***** Selected excerpt

# Which NEC book?



## Jilloham (Sep 30, 2014)

I am talking the PE exam for power in spring '15 and need so advice regarding which NEC book I should be purchasing.

1. Do I need the NEC code http://www.nfpa.org/catalog/product.asp?title=&amp;category%5Fname=National+Electrical+Code+%28NEC%29&amp;pid=7014SB&amp;target%5Fpid=7014SB&amp;src%5Fpid=&amp;link%5Ftype=category&amp;icid=&amp;Page=1

Or the handbook. http://www.nfpa.org/catalog/product.asp?title=&amp;category%5Fname=National+Electrical+Code+%28NEC%29&amp;pid=70HB14&amp;target%5Fpid=70HB14&amp;src%5Fpid=&amp;link%5Ftype=category&amp;icid=&amp;Page=1

Maybe they are the same thing and one is just a hardback?

2. Should I be purchasing the latest edition (2014) or the 2011? I am worried the test won't be updated to reflect the changes in the 2014 edition and that I will get problems wrong because of it.

Any direction is appreciated.

Jill


----------



## knight1fox3 (Sep 30, 2014)

Some of the questions you're asking have already been brought up in previous threads. A quick search might save you some time in finding the answers you need.

Regarding your inquiry above, have a look at this thread.


----------



## Jilloham (Sep 30, 2014)

Thank you. I am obviously new here and appreciate the guidance. I didn't realize there was a search!!! Duh. Hope that isn't indicative of my intellect. Destined to fail?


----------



## KatyLied P.E. (Oct 3, 2014)

BTW, if you're new to the Code, go tho Complex Imaginary website. along with other excellent Power PE prep material they have a NEC workbook for sale. Extremely useful in training you where topics are located in Code book. Tthe introduction also has a very useful strategy in approaching Code problems. About 300 problems. i only had time to work about 100. Even doing just those i was still very well prepared for the April 2014 Code problems.


----------



## Jilloham (Oct 5, 2014)

Awesome!!! Thank you. I will order that now!


----------



## KatyLied P.E. (Oct 5, 2014)

In regards to your question about which year to buy I would check with NCEES. I think the 2015 exams will use the 2014 NEC Code but not sure. The Complex Imaginary workbook is geared toward the 2011 Code book, but assuming they don't have a revised edition within the next couple of months, I'd think that version would still be useful. I wouldn't expect the Code to change that much. Even if some of your answers differ because of that it should be obvious when it's due to the differences between 20111 Code and 2014. IMHO.


----------



## Kovz (Oct 6, 2014)

In the electrical specification for the exam, the last bulletin says that the NEC 2011 will be used for 1 year after the next NEC version is issued.

http://cdn3.ncees.co/wp-content/uploads/2012/11/Exam-specifications_PE-Ele-POW-Apr-2009.pdf

I take that to mean the 2014 NEC will be used in 2015. I purchased the 2014 NEC Handbook and I am planning on sitting for the April '15 exam.

Also, I have worked several Spin-up example problems that reference the 2011 code, but so far every answer has been the same in the 2014 code. So even if you are working older practice problems, they will very likely be the same answers that you would find from the 2014 code.


----------

**********

■ Exercises ■
1 - Decide whether each statement agrees with the forum thread, answering yes or no and quoting the deciding words: (a) the workbook from the Complex Imaginary website has about 300 problems; (b) the Complex Imaginary workbook is geared toward the 2014 Code book; (c) Kovz purchased the 2014 NEC Handbook.
2 - Output as a JSON list of strings, one string per line, the stretch of the listing from the line that contains "What are all" through the line that contains "List the labels". Leave out blank lines and pictures.

***** Records

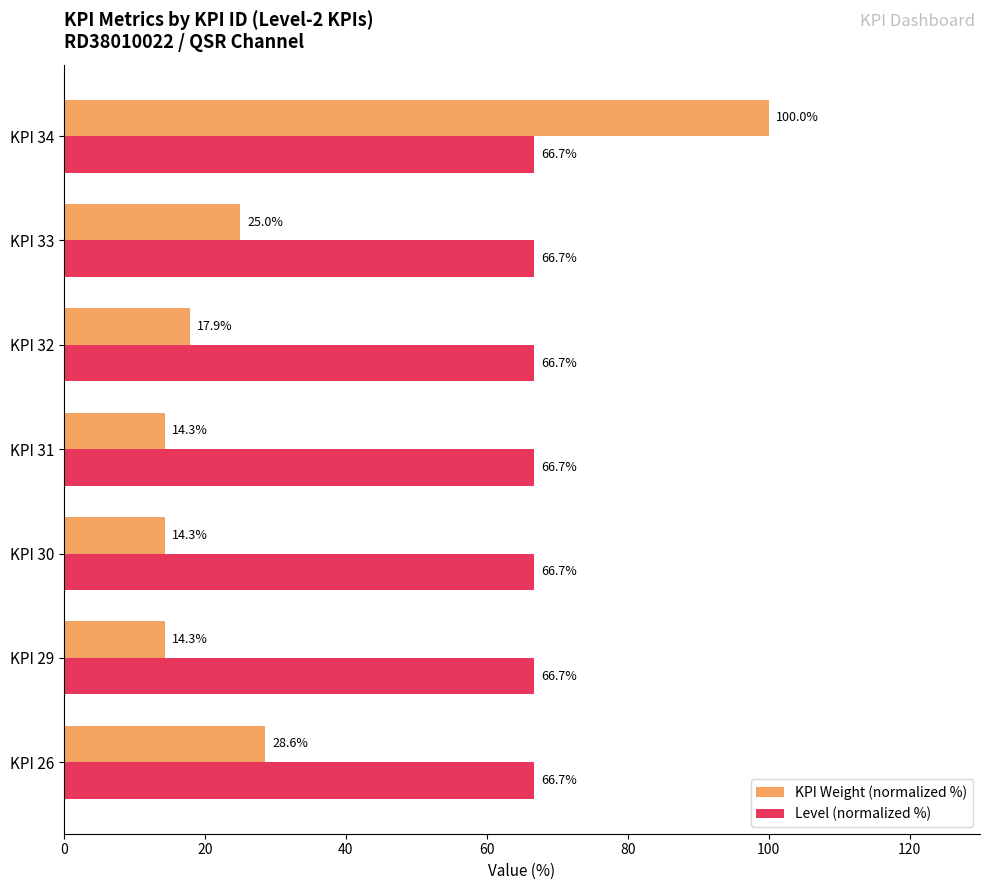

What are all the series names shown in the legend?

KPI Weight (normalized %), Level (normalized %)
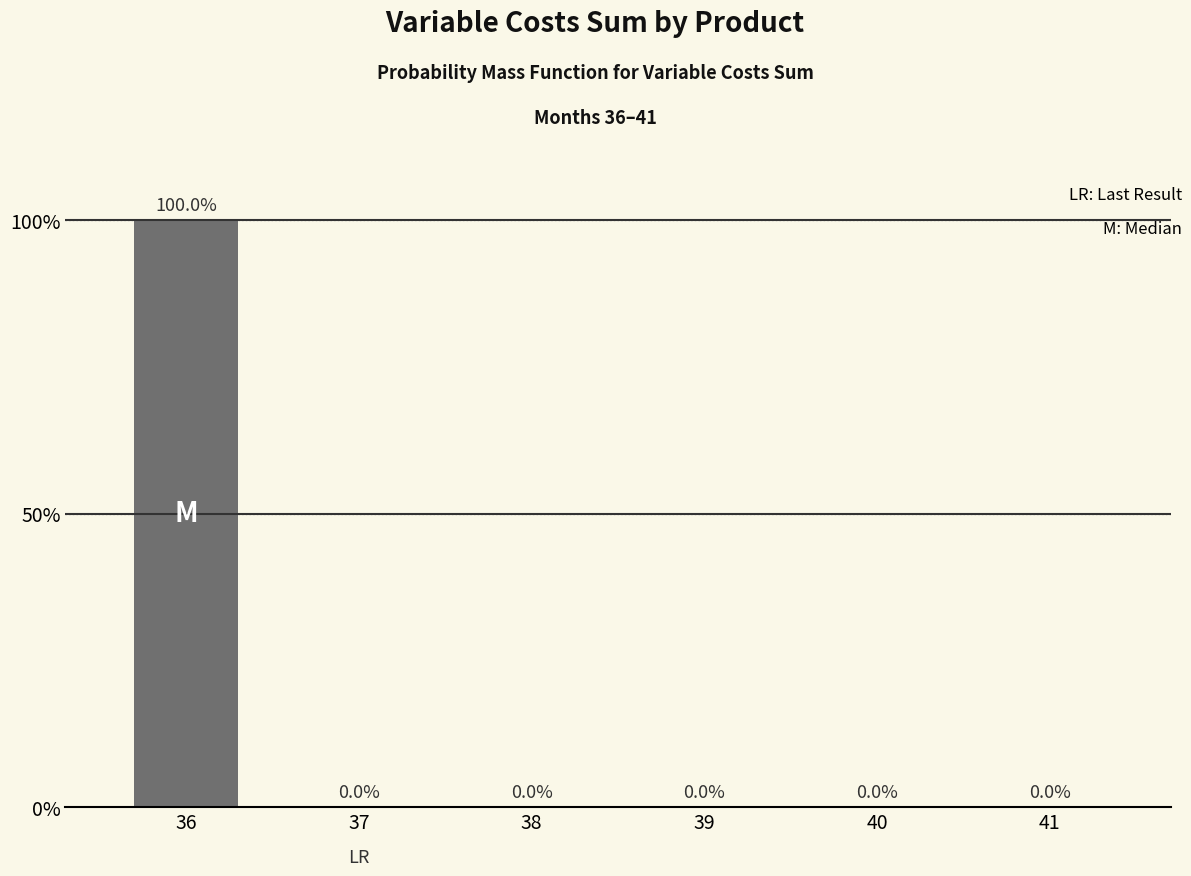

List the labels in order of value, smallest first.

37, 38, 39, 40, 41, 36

**********
***** Records

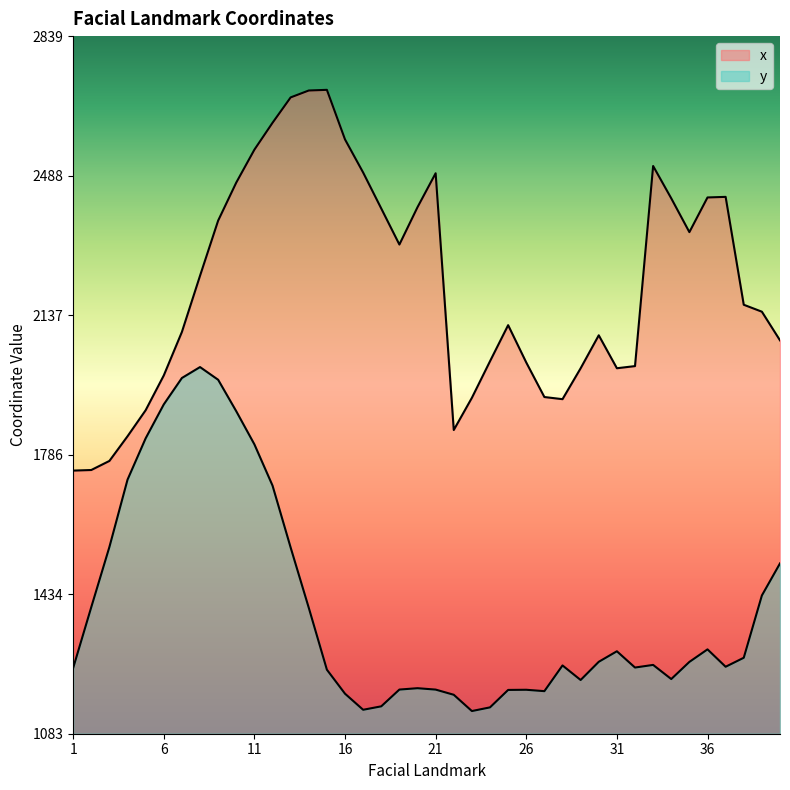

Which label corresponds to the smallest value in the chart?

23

**********

■ Solutions to the tasks ■
1 -
(a) Yes: "About 300 problems."
(b) No: "The Complex Imaginary workbook is geared toward the 2011 Code book"
(c) Yes: "I purchased the 2014 NEC Handbook"

2 -
[
  "What are all the series names shown in the legend?",
  "KPI Weight (normalized %), Level (normalized %)",
  "List the labels in order of value, smallest first."
]